*** 발췌 데이터 ***

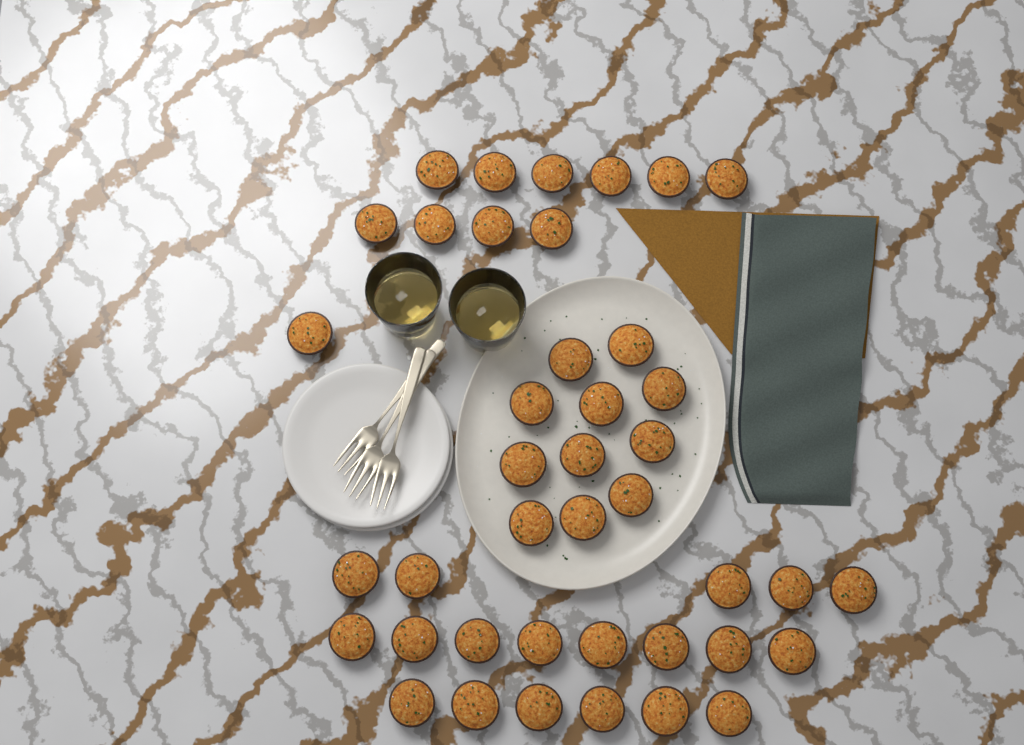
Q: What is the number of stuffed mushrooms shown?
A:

***
*** 발췌 데이터 ***

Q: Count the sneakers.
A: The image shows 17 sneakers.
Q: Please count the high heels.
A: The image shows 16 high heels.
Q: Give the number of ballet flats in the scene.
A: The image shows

***
*** 발췌 데이터 ***

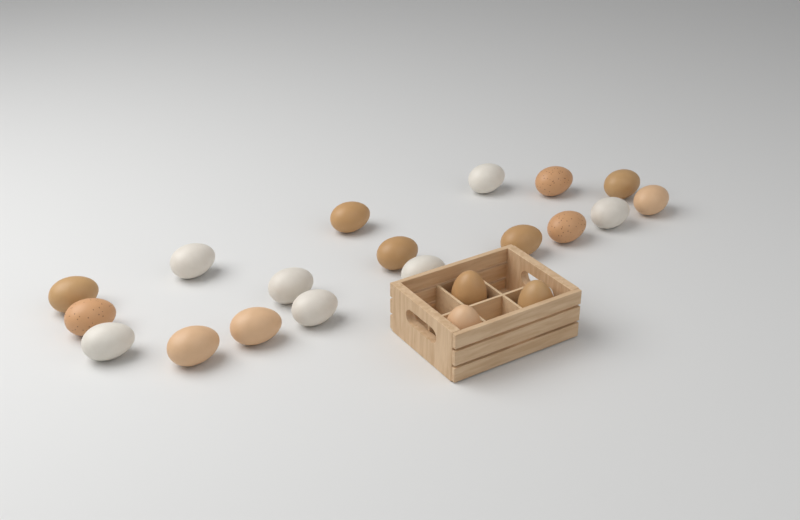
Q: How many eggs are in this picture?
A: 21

***

### 할 일
위 데이터에서 "number"라는 단어가 들어간 줄을 모두 뽑아 옮겨 적으세요. 대소문자는 구분합니다.

### 아래 출력
Q: What is the number of stuffed mushrooms shown?
Q: Give the number of ballet flats in the scene.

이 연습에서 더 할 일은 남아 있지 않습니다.